***** Source data *****

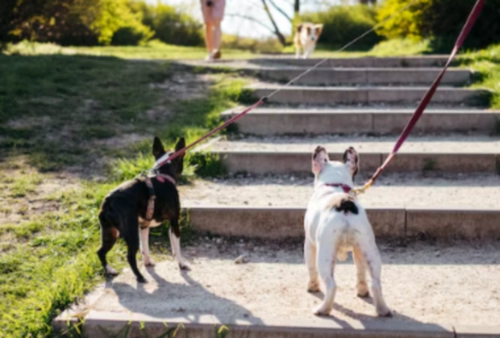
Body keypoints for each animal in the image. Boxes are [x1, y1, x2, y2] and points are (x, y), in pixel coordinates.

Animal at [97, 137, 189, 282]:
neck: (163, 174)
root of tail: (108, 201)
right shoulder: (174, 221)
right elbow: (176, 246)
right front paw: (181, 263)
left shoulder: (144, 225)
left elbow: (145, 247)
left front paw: (147, 262)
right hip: (130, 232)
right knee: (129, 256)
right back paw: (140, 277)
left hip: (110, 232)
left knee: (100, 251)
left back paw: (110, 270)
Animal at [302, 145, 392, 316]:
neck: (334, 184)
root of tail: (344, 202)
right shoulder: (358, 250)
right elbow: (360, 270)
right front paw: (362, 291)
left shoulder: (309, 244)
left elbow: (310, 268)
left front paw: (312, 287)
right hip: (368, 248)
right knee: (376, 282)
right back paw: (382, 309)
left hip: (325, 253)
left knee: (331, 285)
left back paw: (323, 309)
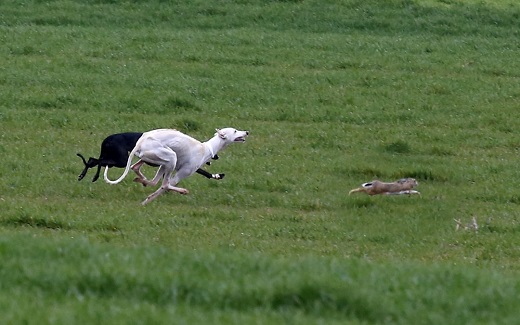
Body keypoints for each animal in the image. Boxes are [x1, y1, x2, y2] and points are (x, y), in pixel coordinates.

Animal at [104, 127, 249, 205]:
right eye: (235, 131)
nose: (247, 132)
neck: (207, 148)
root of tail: (140, 142)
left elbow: (156, 185)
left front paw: (145, 200)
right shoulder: (181, 173)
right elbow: (164, 187)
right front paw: (146, 201)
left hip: (162, 161)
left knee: (141, 172)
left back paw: (141, 180)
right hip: (171, 157)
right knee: (164, 184)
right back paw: (182, 191)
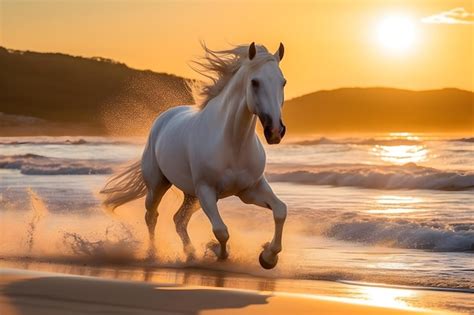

*****

> [Exercise prompt]: The response must restate exactly the lines from the one containing "left knee: (331, 285)" through the end of the records above and must leave out all pictures.

> [Answer for this exercise]:
left knee: (331, 285)
left back paw: (323, 309)
Body keypoints for each animal in the image. Boxes are [x1, y1, x2, y2] and points are (x, y), in pixel coordinates.

Animal at [104, 127, 249, 205]:
right eye: (235, 131)
nose: (247, 132)
neck: (207, 148)
root of tail: (140, 142)
left elbow: (156, 185)
left front paw: (145, 200)
right shoulder: (181, 173)
right elbow: (164, 187)
right front paw: (146, 201)
left hip: (162, 161)
left knee: (141, 172)
left back paw: (141, 180)
right hip: (171, 157)
right knee: (164, 184)
right back paw: (182, 191)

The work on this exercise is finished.